Development of a chaperone-deficient system by fractionation of a prokaryotic coupled transcription/translation system.

A coupled transcription/translation system from Escherichia coli has been developed that is very active for protein synthesis but deficient in chaperone proteins. The chaperones GroEL and DnaK distribute during the first ultracentrifugation of the E. coli extract partially with the ribosomes and partially in a liquid, viscous fraction above the ribosomes. Gel filtration chromatography of this latter fraction separates GroEL and DnaK as high-molecular-weight components from the peak of activity of the factors required for protein synthesis. Thus, a chaperone-deficient transcription/translation system can be reconstituted with salt-washed ribosomes.

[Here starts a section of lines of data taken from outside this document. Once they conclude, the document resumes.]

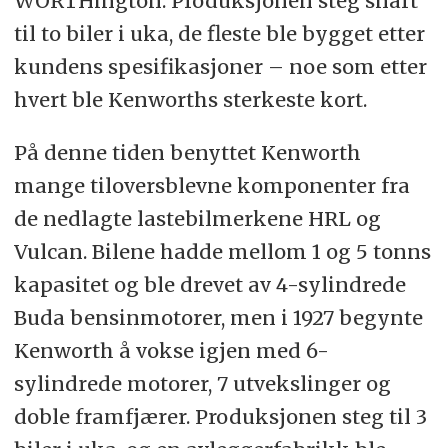
WORTHington. Produksjonen steg snart
til to biler i uka, de fleste ble bygget etter
kundens spesifikasjoner – noe som etter
hvert ble Kenworths sterkeste kort.
På denne tiden benyttet Kenworth
mange tiloversblevne komponenter fra
de nedlagte lastebilmerkene HRL og
Vulcan. Bilene hadde mellom 1 og 5 tonns
kapasitet og ble drevet av 4-sylindrede
Buda bensinmotorer, men i 1927 begynte
Kenworth å vokse igjen med 6-
sylindrede motorer, 7 utvekslinger og
doble framfjærer. Produksjonen steg til 3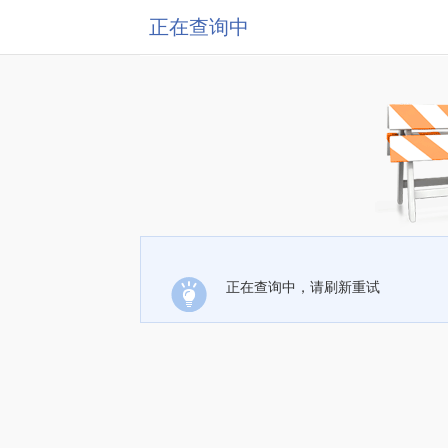
正在查询中
正在查询中，请刷新重试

This chaperone-deficient system was used to study synthesis and folding of bacterial dihydrofolate reductase and of rhodanese, a eukaryotic mitochondrial enzyme. Both enzymes were synthesized from nonlinearized plasmids that had the respective coding sequence under the SP6 promoter. Both enzymes were synthesized in active form and with high specific activity in the chaperone-deficient system. A high proportion, about 20% of newly synthesized dihydrofolate reductase and about 50% of rhodanese, stayed with the ribosomes after coupled transcription/translation. No enzymatic activity was detected in this fraction. Addition of the chaperones GroEL/ES and DnaK resulted in a shift of rhodanese molecules from the ribosomes into the supernatant fraction. Nearly all molecules in the supernatant were enzymatically active.